How do you apply Bayer All In One?

gardenerzone4
11 years ago

Well, after spraying Greencure futilely against blackspot and handpicking hundreds of Japanese Beetles every night for the past month, I finally applied Bayer All In One soil drench yesterday. Between the defoliated roses and the decimated flower buds, the garden was under attack, so I cut off all the flower buds and used Bayer for the first time in my life.

I have several questions:

1. Rather than mixing and applying one quart at a time to individual roses, I mixed 8 quart's worth in a watering can and applied as best as I could to 8 roses at a time. I poured for a few seconds on each rose and keep cycling through the 8 roses until the solution was gone. Then I rinsed off any product that got on the lower leaves with water. I didn't pull aside the mulch, but I did pour at the base. I'm sure that some roses got more solution and some got less. It was 95 degrees out there and I did the best I could. Does anyone else apply with a watering can instead of one quart at a time? Is it still effective even if the application is not exact?

2. How long does it take to start working against 1) BS, 2) JBs? I didn't apply to every rose in my garden, only to the 30 or so that's really bad off with both BS and JBs. When will I see it start to work? Do you see a big difference b/t the roses that didn't get any and those that did?

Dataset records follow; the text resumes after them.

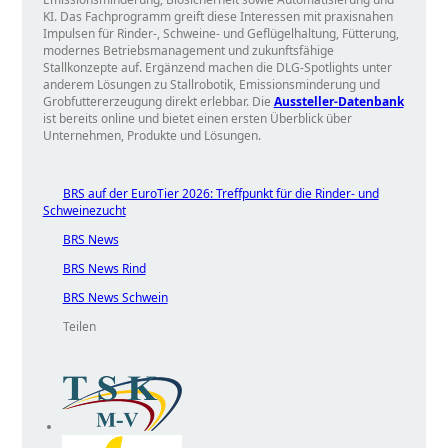
KI. Das Fachprogramm greift diese Interessen mit praxisnahen
Impulsen für Rinder-, Schweine- und Geflügelhaltung, Fütterung,
modernes Betriebsmanagement und zukunftsfähige
Stallkonzepte auf. Ergänzend machen die DLG-Spotlights unter
anderem Lösungen zu Stallrobotik, Emissionsminderung und
Grobfuttererzeugung direkt erlebbar. Die
Aussteller-Datenbank
ist bereits online und bietet einen ersten Überblick über
Unternehmen, Produkte und Lösungen.
BRS auf der EuroTier 2026: Treffpunkt für die Rinder- und
Schweinezucht
BRS News
BRS News Rind
BRS News Schwein
Teilen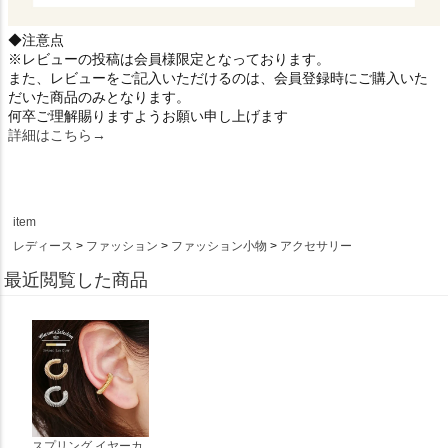
◆注意点
※レビューの投稿は会員様限定となっております。
また、レビューをご記入いただけるのは、会員登録時にご購入いた
だいた商品のみとなります。
何卒ご理解賜りますようお願い申し上げます
詳細はこちら→
item
レディース
ファッション
ファッション小物
アクセサリー
最近閲覧した商品
スプリング イヤーカ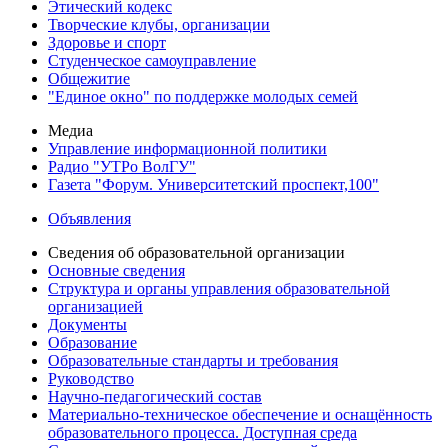
Этический кодекс
Творческие клубы, организации
Здоровье и спорт
Студенческое самоуправление
Общежитие
"Единое окно" по поддержке молодых семей
Медиа
Управление информационной политики
Радио "УТРо ВолГУ"
Газета "Форум. Университетский проспект,100"
Объявления
Сведения об образовательной организации
Основные сведения
Структура и органы управления образовательной
организацией
Документы
Образование
Образовательные стандарты и требования
Руководство
Научно-педагогический состав
Материально-техническое обеспечение и оснащённость
образовательного процесса. Доступная среда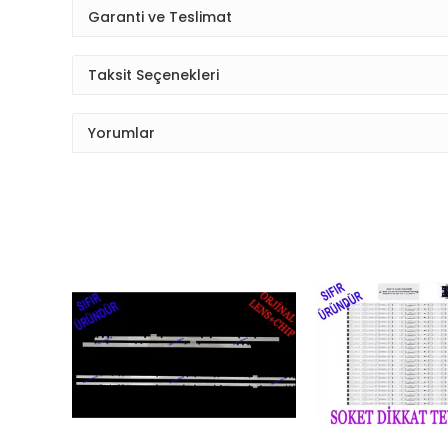
Garanti ve Teslimat
Taksit Seçenekleri
Yorumlar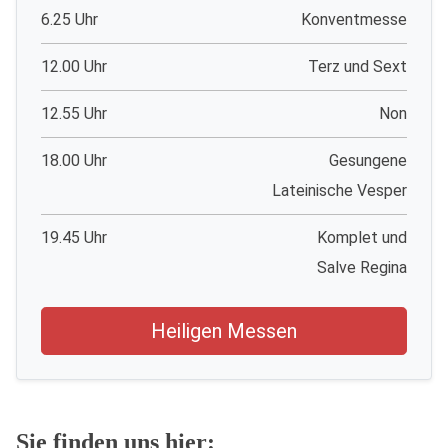
6.25 Uhr
Konventmesse
12.00 Uhr
Terz und Sext
12.55 Uhr
Non
18.00 Uhr
Gesungene
Lateinische Vesper
19.45 Uhr
Komplet und
Salve Regina
Heiligen Messen
Sie finden uns hier: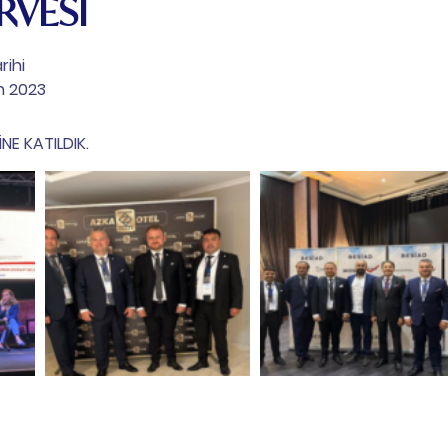
RVESİ
rihi
n 2023
E KATILDIK.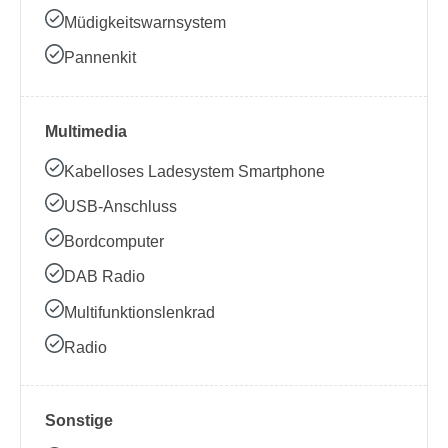
Müdigkeitswarnsystem
Pannenkit
Multimedia
Kabelloses Ladesystem Smartphone
USB-Anschluss
Bordcomputer
DAB Radio
Multifunktionslenkrad
Radio
Sonstige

3. My rose garden slopes gently down to my raised bed veggie garden about 3 feet away. The adjacent veggie bed is currently fallow but will be planted with fall crops soon. When I applied, there was no runoff. I'm not going to water for the next 5 days to give the solution a chance to be absorbed by the rose. Does this solution migrate far in the soil? (For example, if you apply uphill, do the downhill roses seem protected too?) Any advice on how to minimize contaminating my veggie garden soil would be greatly appreciated.

4. I cut all my rose blooms while still in the bud stage indoors for the house, rarely letting any open outdoors. In that case, does this product still pose a danger to bees?